**Compiti da svolgere**
A - Indica se ciascuna affermazione concorda con il brano sulla Gerusalemme nuova, rispondendo sì o no e citando le parole decisive del brano: (i) il mare non c'è più; (ii) la voce potente proviene dal tempio; (iii) a chi ha sete l'acqua della vita viene data a pagamento.
B - Riprendi il brano sulla Gerusalemme nuova dal punto in cui si interrompe.

**Estratto del documento**
+===+

E vidi un cielo nuovo e una terra nuova: il cielo e la terra di prima infatti erano scomparsi e il mare non c'era più. E vidi anche la città santa, la Gerusalemme nuova, scendere dal cielo, da Dio, pronta come una sposa adorna per il suo sposo. Udii allora una voce potente, che veniva dal trono e diceva:
"Ecco la tenda di Dio con gli uomini!
Egli abiterà con loro
ed essi saranno suoi popoli
ed egli sarà il Dio con loro, il loro Dio.E asciugherà ogni lacrima dai loro occhi
e non vi sarà più la morte
né lutto né lamento né affanno,
perché le cose di prima sono passate".
E Colui che sedeva sul trono disse: "Ecco, io faccio nuove tutte le cose". E soggiunse: "Scrivi, perché queste parole sono certe e vere". E mi disse:
"Ecco, sono compiute!
Io sono l'Alfa e l'Omèga,
il Principio e la Fine.
A colui che ha sete
io darò gratuitamente da bere
alla fonte dell'acqua della vita.
Chi sarà vincitore erediterà questi beni;
io sarò suo Dio ed egli sarà mio figlio.
Ma per i vili e gli increduli, gli abietti e gli omicidi, gli immorali, i maghi, gli idolatri e per tutti i mentitori è riservato lo stagno ardente di fuoco e di zolfo. Questa è la seconda morte".

+===+

**Dati**
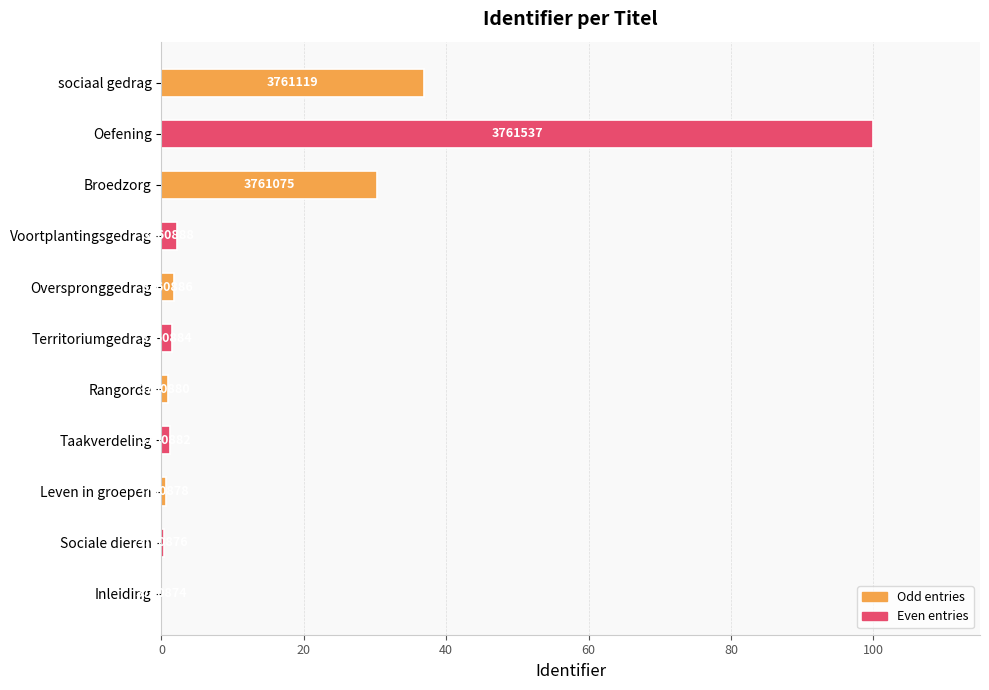

Are the bars horizontal?

Yes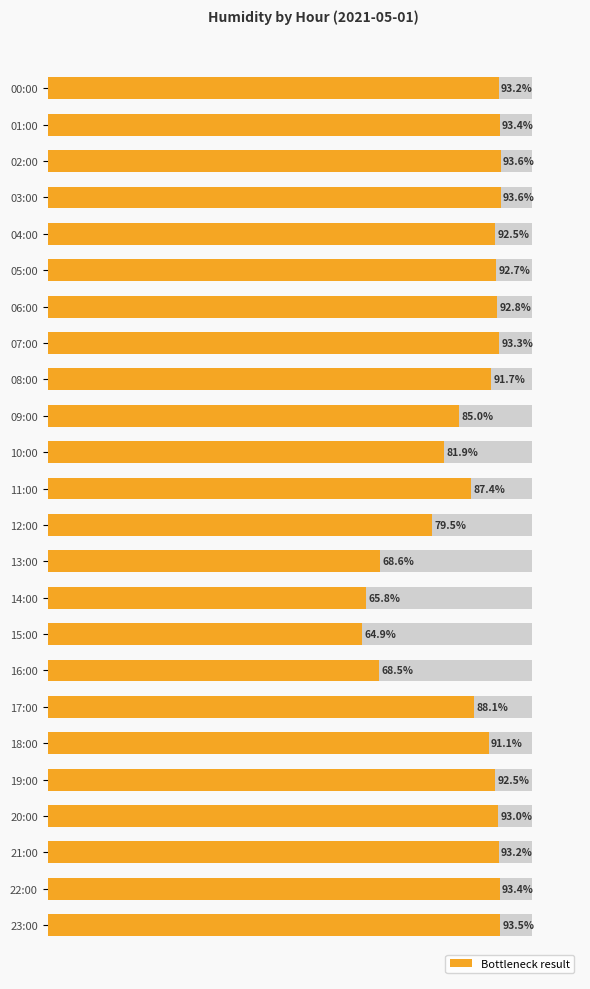

How many categories are shown in the chart?

24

+===+

**Risposte**
A -
(i) Sì: «e il mare non c'era più».
(ii) No: «che veniva dal trono».
(iii) No: «io darò gratuitamente da bere».

B -
Poi venne uno dei sette angeli, che hanno le sette coppe piene degli ultimi sette flagelli, e mi parlò: "Vieni, ti mostrerò la promessa sposa, la sposa dell'Agnello". L'angelo mi trasportò in spirito su di un monte grande e alto, e mi mostrò la città santa, Gerusalemme, che scende dal cielo, da Dio, risplendente della gloria di Dio. Il suo splendore è simile a quello di una gemma preziosissima, come pietra di diaspro cristallino. È cinta da grandi e alte mura con dodici porte: sopra queste porte stanno dodici angeli e nomi scritti, i nomi delle dodici tribù dei figli d'Israele. A oriente tre porte, a settentrione tre porte, a mezzogiorno tre porte e a occidente tre porte. Le mura della città poggiano su dodici basamenti, sopra i quali sono i dodici nomi dei dodici apostoli dell'Agnello.